Knute Nelson Memorial Park
- Interactive map of Knute Nelson Memorial Park
- Full name: Knute Nelson Memorial Ballpark
- Former names: City Athletic Field
- Location: Alexandria, Minnesota, USA
- Coordinates: 45°53′15″N 95°22′52″W﻿ / ﻿45.887443°N 95.381166°W

Construction
- Built: 1938
- Renovated: 1967

Tenant
- Alexandria Blue Anchors (NWL) (2001-2015) Willmar Stingers (NWL) (2016-present) One game a year

= Knute Nelson Memorial Park =

Baseball venue located in Alexandria, Minnesota

Knute Nelson Memorial Park is a baseball venue located in Alexandria, Minnesota, United States. The park was opened in 1938 (as City Athletic Field) and renovated in 1967. It was named for former Governor of Minnesota and U.S. Senator Knute Nelson.

Knute Nelson Memorial Park was the home of the Alexandria Blue Anchors of the Northwoods League, a collegiate summer baseball league.
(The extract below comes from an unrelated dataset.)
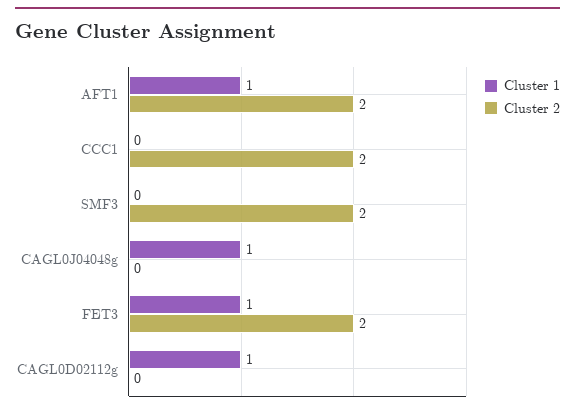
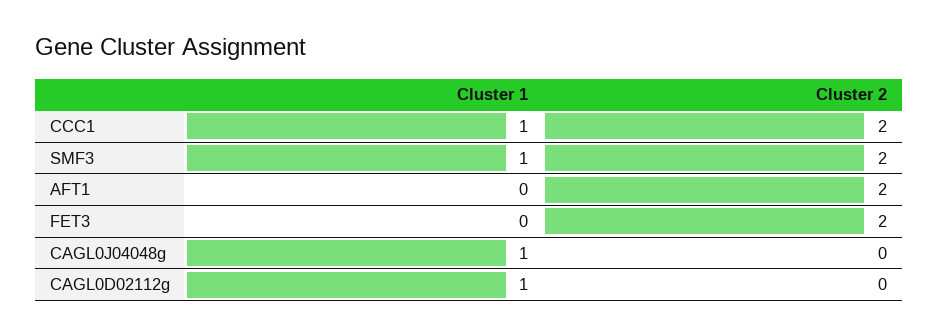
Cluster 1, AFT1: 1 -> 0
Cluster 1, CCC1: 0 -> 1
Cluster 1, SMF3: 0 -> 1
Cluster 1, FET3: 1 -> 0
The team's first game was played on June 1, 2001, when former Major League Baseball reliever Goose Gossage threw out the first pitch.

Since 2016 one night a season, you can still see the Beetles play in the ballpark as the Willmar Stingers become the Alexandria Beetles for a night. It pays homage to a time that once was when Alexandria had their own team. Over the past four seasons, the Willmar Stingers have played as the Beetles they have a 4-1 record. In 2019, the Beetles won a game against the La Crosse Loggers 14-4. On this night over 1,300 people from the community showed up to see their team play with the hope that someday a Northwoods League team will return to Alexandria. In July 2020, the Beetles returned to action in an exhibition game against the Willmar Stingers in a game the Beetles won 9-8. The Beetles plan to return to action in 2021.
==Layout==
The field's layout places Lake Winona directly past the center field fence. The majority of the seating is behind home plate and along the third base line, as residential areas located close to the field prevent further expansion along the first base line.

The stadium's capacity is 1500, and is generally about two-thirds full. Seating includes a grandstand for season-ticket holders; bleachers down the foul lines; and two party decks. Though the intimate stadium does not have traditional concourses, it has enough room behind and in-between the seating areas for concession stands and carnival-style promotions. The atmosphere is distinctively small-town midwestern. During games, children wander about chasing the mascot and playing with one another. The location is just two blocks from the center of town. Since only 10,000 people live in Alexandria, about 10% of the populace heads to the ballpark on summer nights.